• EXERCISE REQUIREMENTS: Without any pictures, copy the records below once more, exactly as they are.

BEGIN SUPPLIED MATERIAL

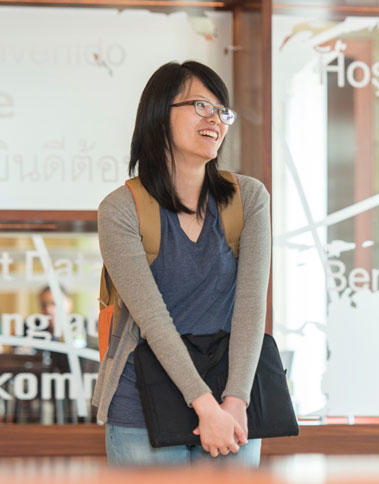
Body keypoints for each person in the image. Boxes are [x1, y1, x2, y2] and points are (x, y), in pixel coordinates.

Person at [92, 61, 270, 466]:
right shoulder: (122, 209)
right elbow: (152, 319)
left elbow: (251, 306)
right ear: (159, 115)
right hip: (142, 405)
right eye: (200, 106)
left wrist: (236, 401)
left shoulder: (250, 198)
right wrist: (204, 406)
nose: (216, 120)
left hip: (232, 403)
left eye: (222, 111)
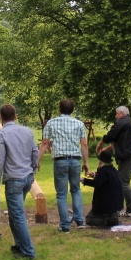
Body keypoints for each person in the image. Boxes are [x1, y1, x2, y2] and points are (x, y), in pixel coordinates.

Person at [0, 104, 38, 260]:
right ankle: (19, 245)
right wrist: (33, 172)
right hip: (26, 178)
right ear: (15, 116)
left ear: (1, 117)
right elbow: (35, 152)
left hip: (14, 179)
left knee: (17, 215)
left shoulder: (1, 134)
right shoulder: (27, 131)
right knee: (14, 214)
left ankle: (28, 252)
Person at [38, 99, 89, 233]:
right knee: (76, 190)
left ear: (59, 109)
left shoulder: (51, 123)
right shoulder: (79, 124)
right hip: (76, 160)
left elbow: (44, 143)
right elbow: (84, 144)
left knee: (61, 194)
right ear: (72, 110)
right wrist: (86, 163)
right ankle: (80, 221)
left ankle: (65, 225)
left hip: (60, 160)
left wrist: (37, 160)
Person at [96, 105, 131, 217]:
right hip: (129, 157)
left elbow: (112, 134)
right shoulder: (126, 124)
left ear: (122, 114)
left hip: (129, 158)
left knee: (121, 182)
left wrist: (101, 143)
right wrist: (104, 149)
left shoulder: (122, 122)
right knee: (124, 182)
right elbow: (118, 141)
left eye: (117, 113)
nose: (116, 116)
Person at [81, 150, 123, 227]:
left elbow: (97, 183)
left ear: (101, 162)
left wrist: (83, 180)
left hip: (105, 203)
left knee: (89, 219)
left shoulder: (103, 171)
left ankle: (108, 220)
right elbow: (104, 179)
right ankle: (112, 216)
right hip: (116, 203)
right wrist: (94, 175)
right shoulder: (114, 170)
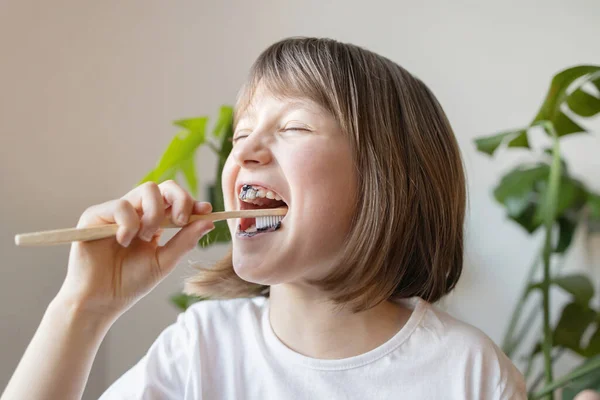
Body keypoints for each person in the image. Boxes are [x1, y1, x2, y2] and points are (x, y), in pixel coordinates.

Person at [2, 37, 528, 399]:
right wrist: (83, 308)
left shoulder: (470, 373)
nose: (246, 149)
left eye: (295, 127)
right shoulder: (201, 347)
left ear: (386, 178)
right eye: (240, 133)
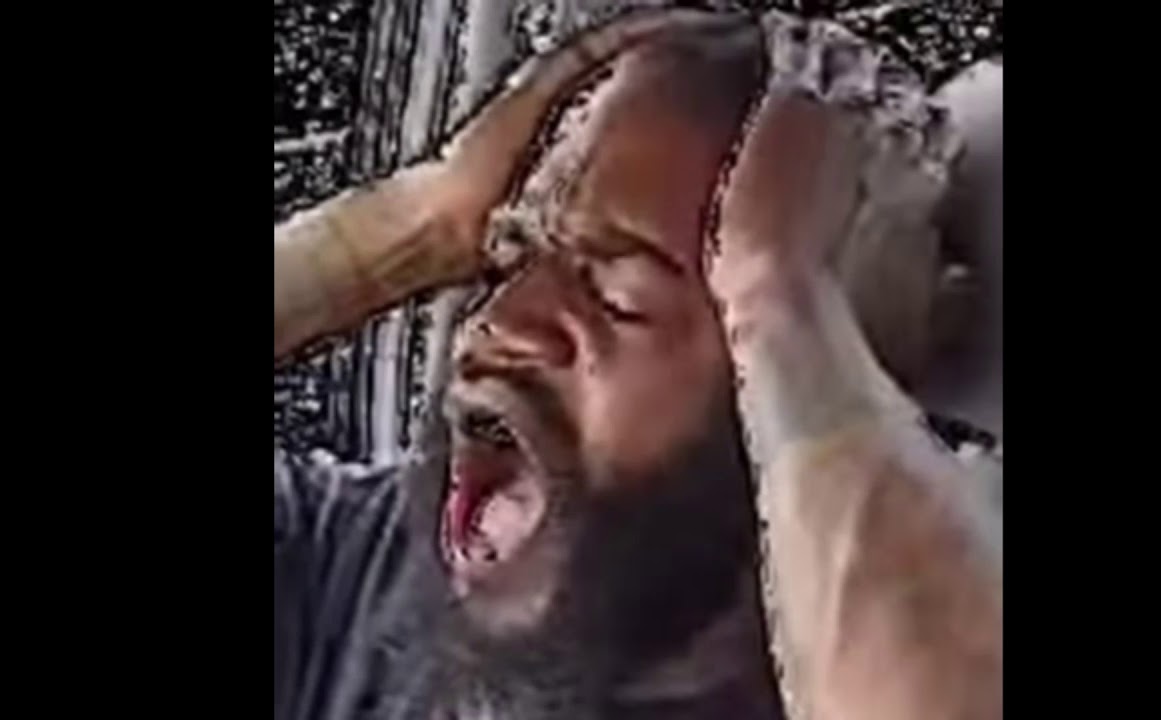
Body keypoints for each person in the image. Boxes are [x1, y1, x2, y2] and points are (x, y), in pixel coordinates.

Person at [274, 9, 1001, 720]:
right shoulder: (364, 580)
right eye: (511, 256)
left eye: (617, 298)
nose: (494, 323)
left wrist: (776, 290)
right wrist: (411, 231)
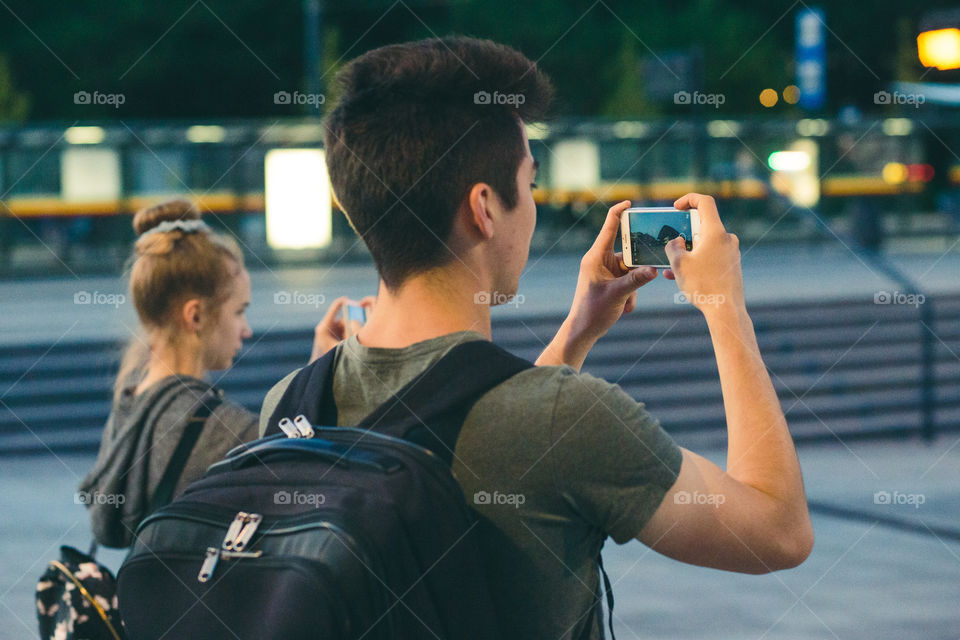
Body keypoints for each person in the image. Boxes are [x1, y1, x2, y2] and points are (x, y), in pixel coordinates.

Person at [260, 37, 813, 639]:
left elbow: (465, 415)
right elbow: (777, 531)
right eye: (528, 181)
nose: (533, 206)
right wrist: (723, 305)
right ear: (485, 208)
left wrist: (576, 333)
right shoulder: (572, 420)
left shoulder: (292, 403)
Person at [79, 199, 368, 548]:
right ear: (196, 316)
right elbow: (305, 475)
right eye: (238, 312)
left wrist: (316, 364)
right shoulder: (216, 428)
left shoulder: (131, 400)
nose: (246, 330)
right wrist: (344, 370)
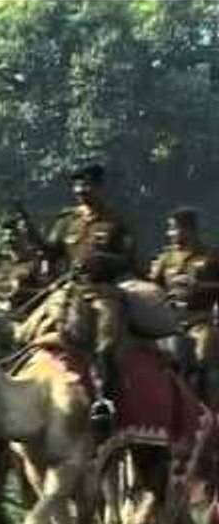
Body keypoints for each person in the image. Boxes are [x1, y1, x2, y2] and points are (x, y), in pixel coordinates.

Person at [41, 163, 136, 434]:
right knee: (37, 333)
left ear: (99, 187)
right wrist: (31, 235)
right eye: (77, 186)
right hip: (72, 293)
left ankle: (104, 403)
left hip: (104, 294)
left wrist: (104, 259)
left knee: (105, 345)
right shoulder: (66, 221)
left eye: (86, 185)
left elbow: (129, 261)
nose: (81, 191)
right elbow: (51, 252)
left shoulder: (116, 221)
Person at [149, 208, 219, 404]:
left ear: (188, 229)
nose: (170, 234)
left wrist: (200, 287)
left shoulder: (211, 256)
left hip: (200, 321)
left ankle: (205, 406)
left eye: (173, 228)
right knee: (170, 361)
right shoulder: (166, 259)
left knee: (202, 358)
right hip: (172, 323)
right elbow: (151, 287)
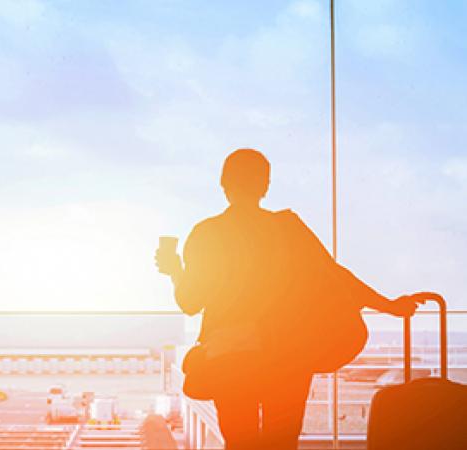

END SUPPLIED MATERIAL

• ANSWER TO THIS PROBLEM:
Body keypoints for each person in the image. Boxes are [x1, y1, x2, y2] and points are (x, y), in pixel coordinates.

Person at [92, 61, 270, 466]:
right shoulder: (122, 209)
right elbow: (152, 319)
left elbow: (251, 306)
right ear: (159, 115)
right hip: (142, 405)
right eye: (200, 106)
left wrist: (236, 401)
left shoulder: (250, 198)
right wrist: (204, 406)
nose: (216, 120)
left hip: (232, 403)
left eye: (222, 111)
Body keypoints for each person in the image. Boxes are [x1, y1, x2, y2] and points are (x, y), in pixel coordinates.

Person at [0, 104, 38, 260]:
right ankle: (19, 245)
right wrist: (33, 172)
right hip: (26, 178)
right ear: (15, 116)
left ear: (1, 117)
right elbow: (35, 152)
left hip: (14, 179)
left knee: (17, 215)
left shoulder: (1, 134)
right shoulder: (27, 131)
right knee: (14, 214)
left ankle: (28, 252)
Person at [38, 99, 89, 233]:
right knee: (76, 190)
left ear: (59, 109)
left shoulder: (51, 123)
right shoulder: (79, 124)
right hip: (76, 160)
left elbow: (44, 143)
right elbow: (84, 144)
left knee: (61, 194)
right ear: (72, 110)
right wrist: (86, 163)
right ankle: (80, 221)
left ankle: (65, 225)
left hip: (60, 160)
left wrist: (37, 160)
Person at [96, 105, 131, 217]:
right hip: (129, 157)
left elbow: (112, 134)
right shoulder: (126, 124)
left ear: (122, 114)
left hip: (129, 158)
left knee: (121, 182)
left wrist: (101, 143)
right wrist: (104, 149)
left shoulder: (122, 122)
right knee: (124, 182)
right elbow: (118, 141)
left eye: (117, 113)
nose: (116, 116)
Person at [81, 150, 123, 227]:
left elbow: (97, 183)
left ear: (101, 162)
left wrist: (83, 180)
left hip: (105, 203)
left knee: (89, 219)
left shoulder: (103, 171)
left ankle: (108, 220)
right elbow: (104, 179)
right ankle: (112, 216)
right hip: (116, 203)
right wrist: (94, 175)
right shoulder: (114, 170)
Body keypoints for each person in the image. Boxes are [x1, y1, x2, y2] and points are (x, y), in pixel coordinates.

Person at [2, 37, 528, 399]:
right wrist: (83, 308)
left shoulder: (470, 373)
nose: (246, 149)
left eye: (295, 127)
right shoulder: (201, 347)
left ear: (386, 178)
right eye: (240, 133)
Body keypoints for each person in the image. Boxes are [x1, y1, x2, y2] and points are (x, y), in pixel coordinates.

Person at [274, 9, 1001, 720]:
right shoulder: (364, 580)
right eye: (511, 256)
left eye: (617, 298)
nose: (494, 323)
left wrist: (776, 290)
right wrist: (411, 231)
Body keypoints for each person in the image. Boxes are [x1, y1, x2, y2] and points are (x, y), in pixel coordinates.

Person at [260, 37, 813, 639]:
left elbow: (465, 415)
right elbow: (777, 531)
right eye: (528, 181)
nose: (533, 206)
right wrist: (723, 305)
right ear: (485, 208)
left wrist: (576, 333)
right shoulder: (572, 420)
left shoulder: (292, 403)
Person at [79, 199, 368, 548]:
right ear: (196, 316)
right elbow: (305, 475)
right eye: (238, 312)
left wrist: (316, 364)
right shoulder: (216, 428)
left shoulder: (131, 400)
nose: (246, 330)
right wrist: (344, 370)
Body keypoints for each person in the image. Boxes are [x1, y1, x2, y2] and points are (x, y), in pixel coordinates.

Person at [41, 163, 136, 434]:
right knee: (37, 333)
left ear: (99, 187)
right wrist: (31, 235)
right eye: (77, 186)
right hip: (72, 293)
left ankle: (104, 403)
left hip: (104, 294)
left wrist: (104, 259)
left knee: (105, 345)
right shoulder: (66, 221)
left eye: (86, 185)
left elbow: (129, 261)
nose: (81, 191)
right elbow: (51, 252)
left shoulder: (116, 221)
Person at [149, 208, 219, 404]:
left ear: (188, 229)
nose: (170, 234)
left wrist: (200, 287)
left shoulder: (211, 256)
left hip: (200, 321)
left ankle: (205, 406)
left eye: (173, 228)
right knee: (170, 361)
right shoulder: (166, 259)
left knee: (202, 358)
right hip: (172, 323)
right elbow: (151, 287)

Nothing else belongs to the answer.